Riley is proposing a total of $448,000 for security measures be included in the Board of Education’s Capital Improvement Plan, or CIP, budget for fiscal year 2014-15.
The board will vote on the CIP budget at its December meeting. If it’s approved, the budget is turned over to the town’s Board of Finance.
“There’s not one thing more important than the other,” King said. “These are all important measures.”
Actions include expanding a police safety alert project that was piloted at West Vine Street School to all five schools in the district: West Broad Street and Deans Mill elementary schools, and Pawcatuck and Mystic middle schools, and the high school.
The “red,” or “panic” button project was installed in the kindergarten through second grade, with buttons located throughout West Vine Street School. The enhanced security technology eliminates the need to call 911. Instead, the system could bring scores of emergency personnel to a school in minutes with the push of a button.

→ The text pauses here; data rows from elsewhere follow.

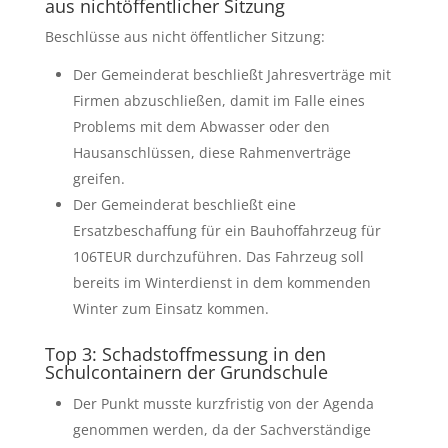
aus nichtöffentlicher Sitzung
Beschlüsse aus nicht öffentlicher Sitzung:
Der Gemeinderat beschließt Jahresverträge mit
Firmen abzuschließen, damit im Falle eines
Problems mit dem Abwasser oder den
Hausanschlüssen, diese Rahmenverträge
greifen.
Der Gemeinderat beschließt eine
Ersatzbeschaffung für ein Bauhoffahrzeug für
106TEUR durchzuführen. Das Fahrzeug soll
bereits im Winterdienst in dem kommenden
Winter zum Einsatz kommen.
Top 3: Schadstoffmessung in den
Schulcontainern der Grundschule
Der Punkt musste kurzfristig von der Agenda
genommen werden, da der Sachverständige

Costs to install the buttons vary for each school, from an estimated cost of $34,000 for Deans Mill to $88,000 at Mystic Middle. The middle school cost is higher because officials will have to replace the fire alarm system as well, so it’s compatible with the button system.
The installation of the code red system at Stonington High also will include the replacement of the entire fire alarm system.
Other security measures district officials want to complete in 2014 include putting up fencing and installing emergency strobe lights in areas of assembly for most of the schools, including the high school.
In 2015, officials want to create separate visitor entrances at every school in the district except for the high school, which already has one.
“We want to build walls so visitors have to go to the office,” Facilities Manager Ken Donovan said. “[For example,] at West Vine when you enter the building and go left, you’re right into the classrooms.”
King told the board that the district had some security measures in place even before the school shooting at Sandy Hook Elementary in Newtown that killed 20 children last December forced districts around the country to examine their own school security.
Stonington added more measures post-Newtown, King said. All schools are equipped with local radios and there is increased police presence in all the schools. Board members Thursday unanimously supported additional hours for police officers at the schools.
“We want to move forward,” King said. “Momentum is in our favor.”
Riley’s proposed CIP budget for 2014-15 is $1.4 million — more than double what the district received for 2013-14. Besides security needs, the proposed CIP budget includes money to cover technology and roof repairs, primarily at Deans Mill.